In this section we are looking at the correlation between the money a company raises and the percentage of their staff, they laid off. We expect larger companies to layoff a higher percentage of employees than smaller companies because they will be able to raise more money and handle these layoffs, while the small companies would need their staff.

In [1]:
# Assuming df is your DataFrame containing the data
x = df['Funding']
y = df['Percentage']

# Define the number of bins for each axis
bins_x = np.linspace(min(x), 900, 20)
bins_y = np.linspace(min(y), max(y), 20)

# Create 2D histogram
hist, x_edges, y_edges = np.histogram2d(x, y, bins=(bins_x, bins_y))

# Create meshgrid of x and y values for plotting
x_grid, y_grid = np.meshgrid(x_edges, y_edges)

# Plot the 2D histogram using a pcolormesh
plt.figure(figsize=(8, 6))
plt.pcolormesh(x_grid, y_grid, hist.T, cmap='Blues')
plt.colorbar(label='Frequency')

# Add labels and title
plt.xlabel('Funding')
plt.ylabel('Percentage')
plt.title('2D Histogram of Funding and Percentage')


# Show the plot
plt.show()

NameError: name 'plt' is not defined

The 2D histogram we created depicts the correlation between the two variables. We chose to remove outliers because a majority of our data comes from smaller companies relative to others on the list. From our analysis, it appears there is a negative correlation between the two variables, though it is not a strong relationship.
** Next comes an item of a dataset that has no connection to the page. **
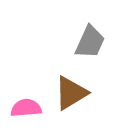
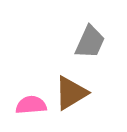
pink semicircle: moved 5 px right, 3 px up
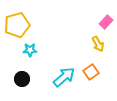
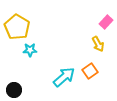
yellow pentagon: moved 2 px down; rotated 25 degrees counterclockwise
orange square: moved 1 px left, 1 px up
black circle: moved 8 px left, 11 px down
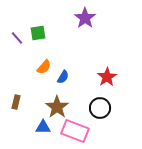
Furthermore, we observe that as a company receives more funding, the likelihood of layoffs decreases. The majority of the darker shaded blue squares are concentrated on the left side of the plot, where funding is lower.

In [None]:
no_outliers = df[df.get('Funding') < 120000]
outcome, predictors = patsy.dmatrices('Percentage ~ Funding', no_outliers)
model = sm.OLS(outcome, predictors)
results = model.fit()
slope = results.params[1]
print("P-value:", results.pvalues[1])
print("T-test:", results.tvalues[1])  
print("Slope:", slope)

The results of the t-test revealed a statistically significant difference between the means of the two groups (p = 0.0124). Given the obtained p-value of 0.0124, which is less than the conventional significance level of 0.05, we can reject the null hypothesis and conclude that there is a significant difference between the groups.
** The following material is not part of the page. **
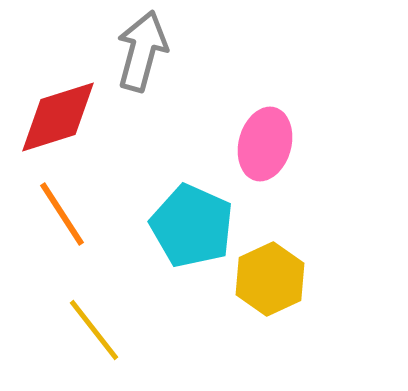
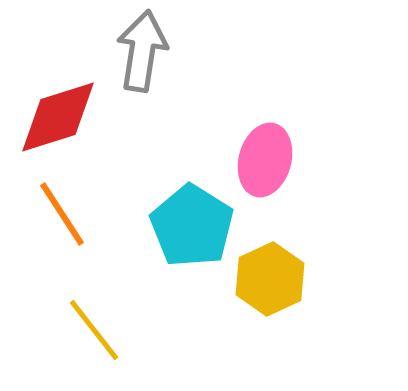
gray arrow: rotated 6 degrees counterclockwise
pink ellipse: moved 16 px down
cyan pentagon: rotated 8 degrees clockwise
The negative t-statistic (-2.50) indicates that the mean of 'Percentage' is lower than the mean of 'Funding'. This suggests that there is a meaningful difference in the outcome variable between the two groups, with 'Percentage' exhibiting lower values compared to 'Funding'.

Furthermore, the negative slope of the line indicates a negative correlation between the two variables, as highlighted in the 2D Histogram. This corroborates the observed difference between the means and provides additional evidence of the relationship between 'Percentage' and 'Funding'.